Russell's Relief Policies of Non-Interference

When Lord John Russell became Prime Minister as the Whig government came to power in June 1846, there was plenty he desired to change from Peel’s former policies. Most of all, it was important to move away from the expectation Peel had created: that the British government would automatically supply the Irish with food. According to Christine Kinealy, “It had not been the intention of Peel’s government to feed the distressed people, but rather to keep the price of food down” (This Great Calamity 74). The food price had been kept at an agreeable level, but there’s no way of truly knowing what Peel’s true intentions were. Russell was joined in the criticism of both Peel and Ireland in his cabinet from Charles Wood and Lord Henry George Gray who felt that “Ireland was not overpopulated but underdeveloped; it lacked not capital, but the will to create wealth” (Gray, The Irish Famine 48). This stereotype went together with the British opinions on the Irish, and how they were completely dependent on the British. Russell also deemed the blight as an act of Providence, and therefore was committed to as little interference as possible. Therefore, Peel’s government relief system was to be phased out by August 1846.

While the administrator Charles Trevelyan understood that “the deaths would shock the world and be an eternal blot on the nation, and the government will be blamed” if they did not put into effect at least a minimal relief system, he strongly believed in a non-interference policy with Ireland (O'Grada 78). This non-interference belief was adopted and followed by most of the Whig government as they chose to implement a policy that was either totally or limited non-interference, depending on the part of the country. However, it was mostly Trevelyan that lived by this system, as his main concern was “to teach the people to depend upon themselves for developing the resources of the country, instead of having recourse to the assistance of the Government on every occasion” (Gray, The Irish Famine 40). By teaching the Irish how to handle the famine through self-dependence, Trevelyan believed that the British could stop wasting their resources on Ireland.
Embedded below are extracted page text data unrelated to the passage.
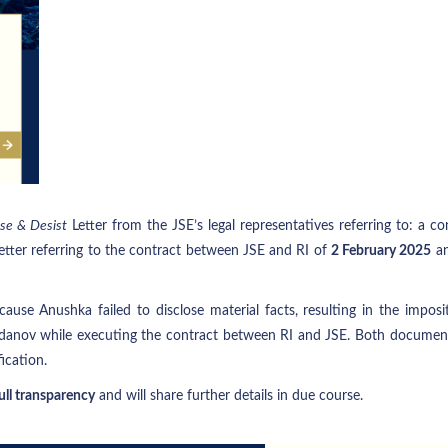
se & Desist
Letter from the JSE’s legal representatives referring to: a 
etter referring to the contract between JSE and RI of
2 February 2025
an
cause Anushka failed to disclose material facts, resulting in the impos
danov while executing the contract between RI and JSE. Both documents
ication.
ll transparency
and will share further details in due course.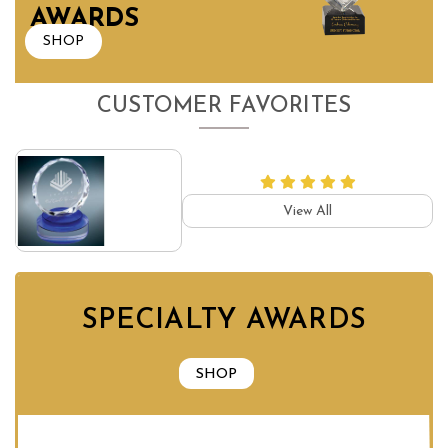
AWARDS
SHOP
CUSTOMER FAVORITES
View All
SPECIALTY AWARDS
SHOP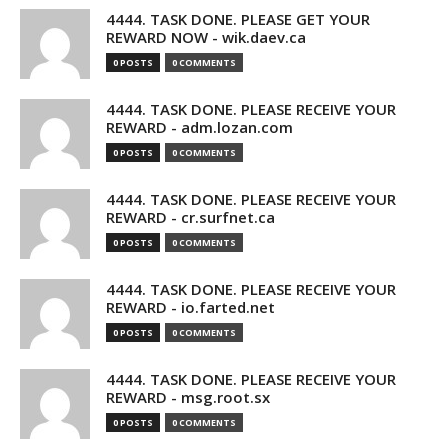
4444. TASK DONE. PLEASE GET YOUR
REWARD NOW - wik.daev.ca
0 POSTS
0 COMMENTS
4444. TASK DONE. PLEASE RECEIVE YOUR
REWARD - adm.lozan.com
0 POSTS
0 COMMENTS
4444. TASK DONE. PLEASE RECEIVE YOUR
REWARD - cr.surfnet.ca
0 POSTS
0 COMMENTS
4444. TASK DONE. PLEASE RECEIVE YOUR
REWARD - io.farted.net
0 POSTS
0 COMMENTS
4444. TASK DONE. PLEASE RECEIVE YOUR
REWARD - msg.root.sx
0 POSTS
0 COMMENTS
Instead of reviving Peel’s relief committees, Russell decided that it would be more beneficial to open food depots in Ireland, moving most of the relief over to the responsibility of the Irish. According to Helen Litton, “they were only to be opened in areas of greatest need, and to be used as a last resort” (47). This would be the case to prevent unnecessary financial expenditures for the British government. Therefore they could eliminate the stronger districts and leave them without relief. Food depots were established in order to distribute immediate food relief to the most distressed areas of Ireland.  The Sligo food depot “issued ninety-eight tons of oatmeal” between August and September of 1846, which was larger than many other regions (Harzallah 320). Inhabitants of Sligo were able to access this oatmeal, and three times as much oatmeal was issued by the end of September as in early August. Sadly, the Whig government ordered towards the end of 1846 that only the existing depots from Donegal to Skibbereen in West Cork could be utilized under great distress, and none others could be opened. While the Irish were clinging to the available depots and the corn, the exports to England still continued as more depots closed.
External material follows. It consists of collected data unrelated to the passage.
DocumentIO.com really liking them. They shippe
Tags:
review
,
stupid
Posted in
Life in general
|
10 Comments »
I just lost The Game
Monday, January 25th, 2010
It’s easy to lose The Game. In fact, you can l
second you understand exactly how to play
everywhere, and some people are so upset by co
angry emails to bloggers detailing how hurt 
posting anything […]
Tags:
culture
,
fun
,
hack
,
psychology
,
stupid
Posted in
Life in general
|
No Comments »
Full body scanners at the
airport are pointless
Furthering the Whig government and Trevelyan’s non-interference policy, Prime Minister Russell made the Rate-in-Aid Act into law on May 24th 1849. The Rate-in-Aid Act was “part of a long-standing Whig policy to place the burden of relief squarely on the shoulders of the Irish” (Nally, Human Encumbrances 152). They wanted to create self-dependence in Ireland not because it would benefit the Irish, but so England could stop spending their financial resources on the allegedly lazy Irish. This act was a famine tax to redistribute the Irish wealth, forcing "the better off unions in Ireland to subsidize the most distressed unions" (Smyth, "The Longue Duree" 52). However, this plan damaged the better off unions and depleted the little resources they had. The Whig administration found the perfect way of putting the blame on the Irish since they were now in charge of the distressed areas. The British non-interference policy had reached its all-time high, and the Whigs proved how they only cared about saving English money and resources, despite Ireland's inclusion in the United Kingdom and its status under British government. 

Works Cited
Gray, Peter. The Irish Famine. New York: Harry N. Abrams Inc. Publishers, 1995. Web.

Harzallah, Mohamed Salah. “Food Supply and Economic Ideology: Indian Corn Relief During the Second Year of the Great Irish Famine (1847).” Historian 68.2 (2006): 305-322. Web.
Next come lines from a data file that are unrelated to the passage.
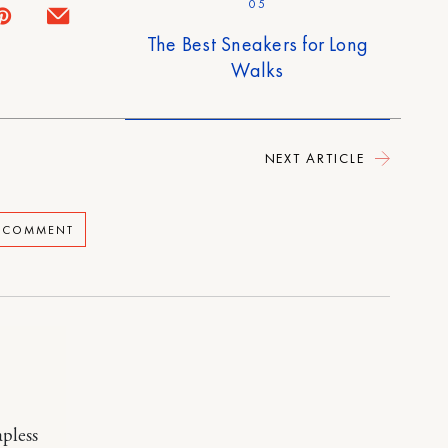
05
The Best Sneakers for Long
Walks
NEXT ARTICLE
A COMMENT
apless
Kinealy, Christine. This Great Calamity: The Irish Famine 1845-1852. Ireland: Gill & MacMillian, 2011. Print.

Litton, Helen. The Irish Famine: An llustrated History. Dublin: Wolfhound Press, 1994. Print.

Nally, David P. Human Encumbrances: Political Violence and the Great Irish Famine. Notre Dame: University of Notre Dame Press, 2011. Print.

O’Grada, Cormac. Black ’47 and Beyond: The Great Irish Famine in History, Economy, and Memory. Princeton: Princeton University Press, 1999. Print.

Smyth, William J. “The Longue Duree—Imperial Britain and Colonial Ireland.” Atlas of the Great Irish Famine. Ed. John Crowley, William J. Smyth, and Mike Murphy. New York: New York University Press, 2012. Print.